The classic example of a good elevator pitch is the one job candidates give that lands them an entry level job in a company for they have always dreamed of working. Adapted from an article in Forbes,23 there are six elements of a good job-seeking elevator pitch. First, the pitch must be targeted. It cannot sound as though just any job will do. You need to pitch yourself for the specific role the employer is trying to fill. It helps, second, to write your pitch down in order to edit it and perfect it. Third, it should be correctly formatted and, fourth, focused on the company where you hope to work rather than on yourself. Explain how you understand what they are hiring for and let that be the setup to a story that ends with you being the best person to fit their needs. Fifth, clear away the buzzwords and corporate-speak, and, finally, practice performing your pitch aloud. Elevator speeches, after all, are given in person.
NPR’s podcast How I Built This is a compelling collection of first-person accounts by entrepreneurs on all kinds of issues relating to their startups. This episode of “How I Built This” is about Sara Blakely and her elevator pitch for Spanx that turned into a bathroom pitch, and how she seized the moment for success.
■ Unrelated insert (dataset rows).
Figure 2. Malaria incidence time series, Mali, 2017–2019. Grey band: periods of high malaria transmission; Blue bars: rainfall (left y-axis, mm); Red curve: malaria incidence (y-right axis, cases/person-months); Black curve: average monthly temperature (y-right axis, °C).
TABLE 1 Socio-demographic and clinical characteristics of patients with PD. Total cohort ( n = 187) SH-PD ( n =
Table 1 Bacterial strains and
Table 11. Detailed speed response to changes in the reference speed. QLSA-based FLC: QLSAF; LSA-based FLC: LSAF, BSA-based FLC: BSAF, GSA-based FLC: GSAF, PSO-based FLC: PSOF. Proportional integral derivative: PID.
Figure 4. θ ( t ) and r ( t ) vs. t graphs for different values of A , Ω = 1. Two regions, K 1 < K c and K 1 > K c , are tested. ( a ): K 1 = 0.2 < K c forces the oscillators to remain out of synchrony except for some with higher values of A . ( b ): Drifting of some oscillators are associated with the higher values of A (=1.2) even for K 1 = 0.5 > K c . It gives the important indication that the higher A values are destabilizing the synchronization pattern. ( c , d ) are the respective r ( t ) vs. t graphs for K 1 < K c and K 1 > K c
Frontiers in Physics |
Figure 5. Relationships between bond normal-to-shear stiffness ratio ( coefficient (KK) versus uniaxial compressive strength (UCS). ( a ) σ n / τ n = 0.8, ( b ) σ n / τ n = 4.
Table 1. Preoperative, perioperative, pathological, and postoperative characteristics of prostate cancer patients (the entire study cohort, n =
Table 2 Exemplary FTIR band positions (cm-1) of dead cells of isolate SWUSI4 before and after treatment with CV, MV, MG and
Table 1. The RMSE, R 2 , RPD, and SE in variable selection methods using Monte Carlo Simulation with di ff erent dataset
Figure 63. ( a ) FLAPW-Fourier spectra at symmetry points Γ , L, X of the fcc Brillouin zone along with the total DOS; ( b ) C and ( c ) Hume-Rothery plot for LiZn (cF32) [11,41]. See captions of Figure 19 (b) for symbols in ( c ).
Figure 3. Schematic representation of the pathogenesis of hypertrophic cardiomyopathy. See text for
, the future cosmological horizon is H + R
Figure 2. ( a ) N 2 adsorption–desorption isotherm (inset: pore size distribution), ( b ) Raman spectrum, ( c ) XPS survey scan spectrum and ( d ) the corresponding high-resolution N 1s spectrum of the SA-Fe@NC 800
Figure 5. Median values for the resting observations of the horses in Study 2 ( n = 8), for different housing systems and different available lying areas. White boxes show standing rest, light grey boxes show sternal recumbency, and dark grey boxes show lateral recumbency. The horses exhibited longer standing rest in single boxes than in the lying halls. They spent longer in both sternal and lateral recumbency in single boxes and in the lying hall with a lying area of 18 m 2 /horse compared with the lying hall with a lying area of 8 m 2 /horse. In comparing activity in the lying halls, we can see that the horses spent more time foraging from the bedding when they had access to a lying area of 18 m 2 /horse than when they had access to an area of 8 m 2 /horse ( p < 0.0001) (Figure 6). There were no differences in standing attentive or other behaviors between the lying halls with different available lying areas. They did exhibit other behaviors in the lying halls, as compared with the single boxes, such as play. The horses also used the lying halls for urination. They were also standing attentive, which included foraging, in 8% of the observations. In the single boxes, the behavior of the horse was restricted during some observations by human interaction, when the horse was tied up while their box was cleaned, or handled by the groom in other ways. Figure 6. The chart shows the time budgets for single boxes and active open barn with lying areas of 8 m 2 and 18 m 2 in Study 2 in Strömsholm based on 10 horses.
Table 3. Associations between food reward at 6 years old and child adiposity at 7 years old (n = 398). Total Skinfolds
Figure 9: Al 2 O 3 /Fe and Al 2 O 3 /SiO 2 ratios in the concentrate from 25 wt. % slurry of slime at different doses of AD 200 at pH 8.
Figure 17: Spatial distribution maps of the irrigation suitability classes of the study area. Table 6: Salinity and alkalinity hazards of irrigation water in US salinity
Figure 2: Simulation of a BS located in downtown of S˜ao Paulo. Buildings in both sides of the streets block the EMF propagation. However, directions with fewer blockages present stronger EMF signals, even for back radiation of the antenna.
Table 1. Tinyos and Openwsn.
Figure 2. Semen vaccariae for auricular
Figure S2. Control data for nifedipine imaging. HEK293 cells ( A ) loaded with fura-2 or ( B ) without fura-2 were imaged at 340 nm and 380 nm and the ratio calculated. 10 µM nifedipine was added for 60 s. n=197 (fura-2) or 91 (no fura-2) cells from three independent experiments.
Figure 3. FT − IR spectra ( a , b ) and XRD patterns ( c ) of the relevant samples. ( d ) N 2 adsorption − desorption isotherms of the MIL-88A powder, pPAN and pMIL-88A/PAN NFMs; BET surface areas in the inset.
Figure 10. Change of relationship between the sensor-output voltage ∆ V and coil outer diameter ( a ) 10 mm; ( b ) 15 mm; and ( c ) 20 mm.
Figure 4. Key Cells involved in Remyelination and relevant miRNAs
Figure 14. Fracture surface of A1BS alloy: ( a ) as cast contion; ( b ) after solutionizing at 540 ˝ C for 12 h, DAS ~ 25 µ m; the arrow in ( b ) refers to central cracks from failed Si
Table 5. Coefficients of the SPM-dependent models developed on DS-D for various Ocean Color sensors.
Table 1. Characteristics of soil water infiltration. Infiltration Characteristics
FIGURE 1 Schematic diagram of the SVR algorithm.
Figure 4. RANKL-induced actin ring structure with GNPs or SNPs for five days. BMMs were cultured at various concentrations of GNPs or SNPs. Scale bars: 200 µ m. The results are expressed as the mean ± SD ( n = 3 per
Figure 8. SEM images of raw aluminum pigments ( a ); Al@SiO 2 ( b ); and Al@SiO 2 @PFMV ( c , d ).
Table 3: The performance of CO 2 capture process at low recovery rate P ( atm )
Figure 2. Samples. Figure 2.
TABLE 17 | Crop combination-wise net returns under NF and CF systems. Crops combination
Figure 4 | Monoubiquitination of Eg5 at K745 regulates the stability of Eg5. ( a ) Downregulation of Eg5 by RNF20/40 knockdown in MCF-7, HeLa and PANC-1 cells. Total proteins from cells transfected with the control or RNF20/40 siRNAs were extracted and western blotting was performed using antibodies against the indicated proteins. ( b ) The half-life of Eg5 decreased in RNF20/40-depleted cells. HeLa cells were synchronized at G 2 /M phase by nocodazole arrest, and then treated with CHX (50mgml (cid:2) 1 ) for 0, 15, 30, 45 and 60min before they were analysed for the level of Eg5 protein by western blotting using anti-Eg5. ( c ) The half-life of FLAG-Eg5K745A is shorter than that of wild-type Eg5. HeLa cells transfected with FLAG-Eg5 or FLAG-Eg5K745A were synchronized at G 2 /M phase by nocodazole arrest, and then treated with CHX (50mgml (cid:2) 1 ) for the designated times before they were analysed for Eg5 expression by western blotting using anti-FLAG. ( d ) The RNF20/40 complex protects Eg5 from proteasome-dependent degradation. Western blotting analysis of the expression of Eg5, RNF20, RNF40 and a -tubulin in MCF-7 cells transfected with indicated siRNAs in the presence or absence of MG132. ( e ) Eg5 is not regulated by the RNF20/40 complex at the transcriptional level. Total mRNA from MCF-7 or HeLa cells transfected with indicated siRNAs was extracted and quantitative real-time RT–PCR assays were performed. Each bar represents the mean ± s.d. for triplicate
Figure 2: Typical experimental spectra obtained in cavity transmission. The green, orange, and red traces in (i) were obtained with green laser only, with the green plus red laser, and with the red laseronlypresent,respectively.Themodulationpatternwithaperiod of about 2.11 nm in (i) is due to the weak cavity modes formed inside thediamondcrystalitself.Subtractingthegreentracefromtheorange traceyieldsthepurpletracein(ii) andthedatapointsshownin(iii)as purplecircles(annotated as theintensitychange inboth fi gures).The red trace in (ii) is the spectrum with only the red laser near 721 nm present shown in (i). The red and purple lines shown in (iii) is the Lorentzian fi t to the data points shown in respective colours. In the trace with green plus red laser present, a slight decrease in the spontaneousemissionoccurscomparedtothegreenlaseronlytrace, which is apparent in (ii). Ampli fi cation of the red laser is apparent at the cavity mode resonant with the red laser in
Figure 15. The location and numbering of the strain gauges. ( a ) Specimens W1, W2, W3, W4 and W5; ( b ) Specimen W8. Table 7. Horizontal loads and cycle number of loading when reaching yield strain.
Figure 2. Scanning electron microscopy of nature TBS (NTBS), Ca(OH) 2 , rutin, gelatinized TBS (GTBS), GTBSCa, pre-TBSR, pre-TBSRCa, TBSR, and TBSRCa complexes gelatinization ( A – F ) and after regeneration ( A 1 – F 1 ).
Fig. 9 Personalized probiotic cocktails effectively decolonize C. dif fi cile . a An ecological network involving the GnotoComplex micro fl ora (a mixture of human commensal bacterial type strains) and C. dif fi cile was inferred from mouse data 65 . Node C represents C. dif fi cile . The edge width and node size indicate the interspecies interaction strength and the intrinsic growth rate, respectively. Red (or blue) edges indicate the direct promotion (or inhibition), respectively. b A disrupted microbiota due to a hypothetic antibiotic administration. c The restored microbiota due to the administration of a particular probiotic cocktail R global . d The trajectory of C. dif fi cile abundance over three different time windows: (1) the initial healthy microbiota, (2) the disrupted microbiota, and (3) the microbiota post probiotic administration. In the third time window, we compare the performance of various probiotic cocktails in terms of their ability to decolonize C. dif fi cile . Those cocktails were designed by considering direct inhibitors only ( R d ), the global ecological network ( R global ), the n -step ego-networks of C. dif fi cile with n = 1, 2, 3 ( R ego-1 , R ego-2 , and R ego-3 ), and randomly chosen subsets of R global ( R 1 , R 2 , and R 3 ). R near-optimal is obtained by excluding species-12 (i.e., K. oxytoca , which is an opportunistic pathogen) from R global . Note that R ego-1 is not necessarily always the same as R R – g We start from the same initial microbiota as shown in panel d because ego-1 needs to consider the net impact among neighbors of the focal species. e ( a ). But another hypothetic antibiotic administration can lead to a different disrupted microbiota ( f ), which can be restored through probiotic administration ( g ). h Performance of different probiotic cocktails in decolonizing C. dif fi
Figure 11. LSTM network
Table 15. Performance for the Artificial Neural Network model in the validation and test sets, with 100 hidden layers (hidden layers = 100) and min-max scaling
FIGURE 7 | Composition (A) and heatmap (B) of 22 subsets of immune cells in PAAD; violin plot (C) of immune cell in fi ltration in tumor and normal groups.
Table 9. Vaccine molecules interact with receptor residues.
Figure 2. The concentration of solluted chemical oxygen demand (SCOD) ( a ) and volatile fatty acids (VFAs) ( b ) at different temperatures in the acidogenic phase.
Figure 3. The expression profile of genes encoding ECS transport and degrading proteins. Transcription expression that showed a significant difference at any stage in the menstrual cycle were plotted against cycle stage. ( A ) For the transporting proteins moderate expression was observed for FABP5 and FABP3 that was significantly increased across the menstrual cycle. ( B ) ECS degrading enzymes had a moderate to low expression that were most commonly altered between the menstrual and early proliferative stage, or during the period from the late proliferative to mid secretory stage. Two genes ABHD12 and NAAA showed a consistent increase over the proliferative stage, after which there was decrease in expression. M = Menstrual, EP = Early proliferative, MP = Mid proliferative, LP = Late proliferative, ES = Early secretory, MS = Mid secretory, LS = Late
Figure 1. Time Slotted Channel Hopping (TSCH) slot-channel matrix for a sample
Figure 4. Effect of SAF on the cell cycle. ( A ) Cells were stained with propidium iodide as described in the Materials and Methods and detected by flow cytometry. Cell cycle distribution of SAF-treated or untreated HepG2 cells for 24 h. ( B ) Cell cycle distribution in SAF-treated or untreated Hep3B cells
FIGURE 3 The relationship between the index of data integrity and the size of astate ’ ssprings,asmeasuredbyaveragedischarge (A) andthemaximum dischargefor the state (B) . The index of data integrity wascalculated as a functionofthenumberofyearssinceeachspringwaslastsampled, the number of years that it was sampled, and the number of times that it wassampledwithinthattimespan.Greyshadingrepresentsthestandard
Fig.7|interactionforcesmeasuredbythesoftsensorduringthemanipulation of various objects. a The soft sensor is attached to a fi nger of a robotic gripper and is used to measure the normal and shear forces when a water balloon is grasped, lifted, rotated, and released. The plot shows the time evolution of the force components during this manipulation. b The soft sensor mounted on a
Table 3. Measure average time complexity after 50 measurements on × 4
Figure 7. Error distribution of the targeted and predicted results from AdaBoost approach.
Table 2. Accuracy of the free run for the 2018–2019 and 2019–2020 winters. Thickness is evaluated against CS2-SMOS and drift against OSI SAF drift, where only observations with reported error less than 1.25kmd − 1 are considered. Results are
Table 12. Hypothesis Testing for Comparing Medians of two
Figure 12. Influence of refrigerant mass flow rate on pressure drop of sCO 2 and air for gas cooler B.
However, a personal pitch is a relatively simple and straightforward task. If you’re asked to write an elevator pitch for your proposed venture, start with about three sentences, or a 280-character Tweet. Write it first as a set of talking points so that you don’t get hung up on trying to present the exact words in the exact order. Make your elevator speech broad enough that any member of your team could deliver it and any potential investor could comprehend it in passing. Delivering an elevator speech is a linear process, meaning a person can’t be expected to read back or probe for more information the way they might with a written presentation or in a formal pitch presentation with time for follow-up questions. Be sure to bring business cards and keep your smartphone charged and ready for the exchange of contact information, a sign that you have succeeded in this first step.
Part of the idea of an elevator pitch is that you never know when opportunity will strike: when might you have thirty seconds on an elevator with someone interested in supporting your business idea? That’s why thinking through the pitch—including practicing it and getting feedback—can be so valuable.